(Records contained in a dataset)
▬▬▬▬▬▬▬▬▬▬
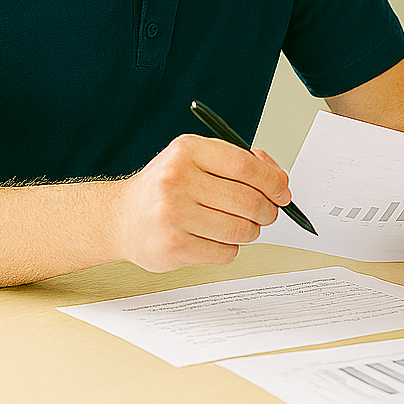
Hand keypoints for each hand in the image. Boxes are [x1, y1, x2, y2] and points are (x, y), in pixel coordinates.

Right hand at [110, 135, 291, 272]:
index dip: (273, 181)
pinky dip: (229, 248)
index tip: (282, 191)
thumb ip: (239, 162)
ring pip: (241, 230)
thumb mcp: (198, 159)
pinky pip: (225, 252)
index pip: (245, 166)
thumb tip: (279, 181)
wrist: (122, 217)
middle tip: (264, 213)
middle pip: (248, 201)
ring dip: (249, 231)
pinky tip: (212, 238)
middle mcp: (176, 180)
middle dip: (266, 210)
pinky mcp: (172, 248)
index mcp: (187, 151)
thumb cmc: (167, 187)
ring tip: (235, 225)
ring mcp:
▬▬▬▬▬▬▬▬▬▬
• _TASK INSTRUCTIONS_: Your task is to restate, word for word, the line with "thumb mcp: (198, 159)" and all lines after it, ending with the last line of the data.

• _YOUR SOLUTION_:
thumb mcp: (198, 159)
pinky pip: (225, 252)
index pip: (245, 166)
thumb tip: (279, 181)
wrist: (122, 217)
middle tip: (264, 213)
middle pip: (248, 201)
ring dip: (249, 231)
pinky tip: (212, 238)
middle mcp: (176, 180)
middle dip: (266, 210)
pinky mcp: (172, 248)
index mcp: (187, 151)
thumb cmc: (167, 187)
ring tip: (235, 225)
ring mcp:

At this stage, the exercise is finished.